MMSurabaya – Produktivitas pimpinan juga anggota Dewan Perwakilan Rakyat Daerah (DPRD) Surabaya pada periode 2009–2014 ini, tentun saja menjadi taruhan menjelang akhir masa jabatannya.

Karena jelang habisnya masa jabatan mereka tepatnya padatanggal 24/08/2014 mendatang, konsentrasi tenaga serta pikiran mereka tersedot untuk persiapan Pemilihan Legislatif (Pileg) pada bulan 04/ 2014 nanti.

Namun memiliki cacatan tersendiri, diantarnya tidak sedikit Rancangan Peraturan (Raperda) yang belum diselesaikan oleh legislatif Surabaya.

Malah terkonsentrasi untuk maju kembali sebagai Calon Legislatif (Caleg) DPRD Surabaya sehingga tidak memperhatikan yang seharusnya telah menjadi tanggung jawab bagi mereka.

Belum lagi gencarnya melakukan Kunjungan Kerja (Kunker) dibeberapa daerah.

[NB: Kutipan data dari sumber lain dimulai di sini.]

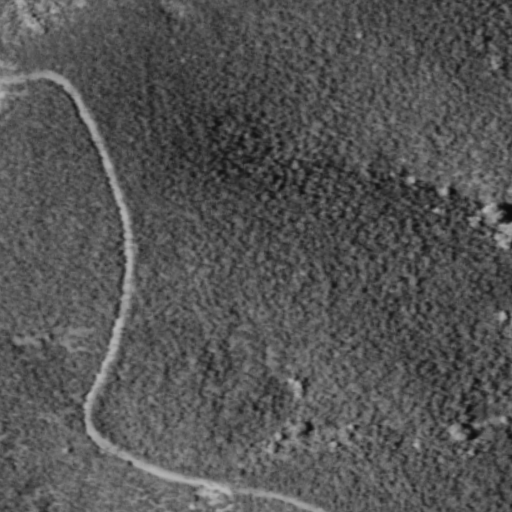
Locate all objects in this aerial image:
road: (116, 333)
road: (510, 430)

Kendati kunker ke Luar Negeri (LN) sudah dibatasi seiring terbitnya Surat Edaran Menteri Dalam Negeri (SE Mendagri) nomor A.10/7322/Sj tertanggal 04/10/ 2013 lalu, tetap saja diabaikan.

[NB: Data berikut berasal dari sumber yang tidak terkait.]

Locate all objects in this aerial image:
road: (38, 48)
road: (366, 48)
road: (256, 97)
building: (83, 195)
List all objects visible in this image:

Hingga bulan 12/2013 lalu hanya dapat 8 Perda, dan 3 Raperda baru disahkan pada sidang paripurna tanggal 14-03-2014 kemarin.

Berdasarkan data dari Seketariat Dewan (Sekwan) Legislatif Surabaya pada tahun 2013 ternyata masih ada 44 raperda yang belum dituntaskan, dan tahun 2014 ada sekitar 20 Raperda yang tengah dibahas di setiap alat Kelengkapan dewan.

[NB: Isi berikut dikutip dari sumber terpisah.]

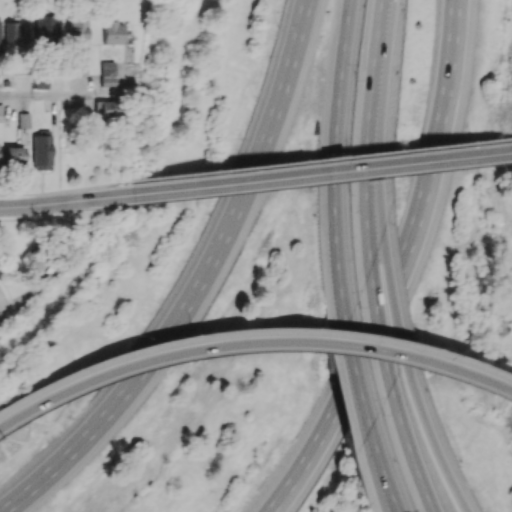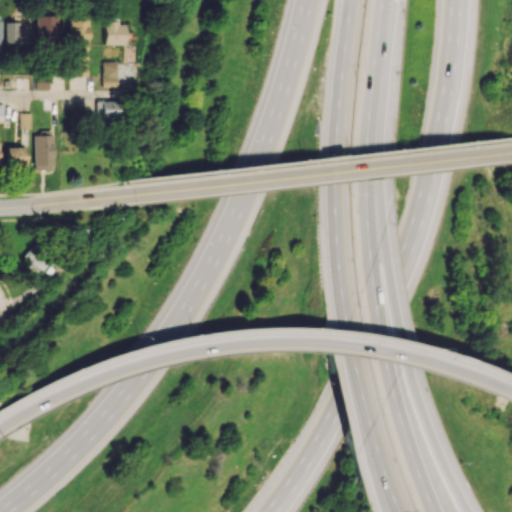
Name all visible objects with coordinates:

Setiap pembahasan Raperda menjadi  Perda, dana yang dibutuhkan tidak sedikit sekitar Rp (rupiah) 1.687.154.640 berasal dari Anggaran Pendapatan Belanja Daerah (APBD) Surabaya .

“Kalau era pimpinan saya, sudah memberikan himbuan supaya semua bisa diselesaikan pada batas waktu yang ada sebelum berakhirnya masa jabatan,” kata Moch Machmud Ketua DPRD Surabaya.

“Tahun 2014 ini ada sekitar 20 raperda dan sudah kita kerjakan, 3 bulan selesai 3, dan sisanya akan kita selesaikan sebelum masa jabatan berakhir,” tangkis Machmud.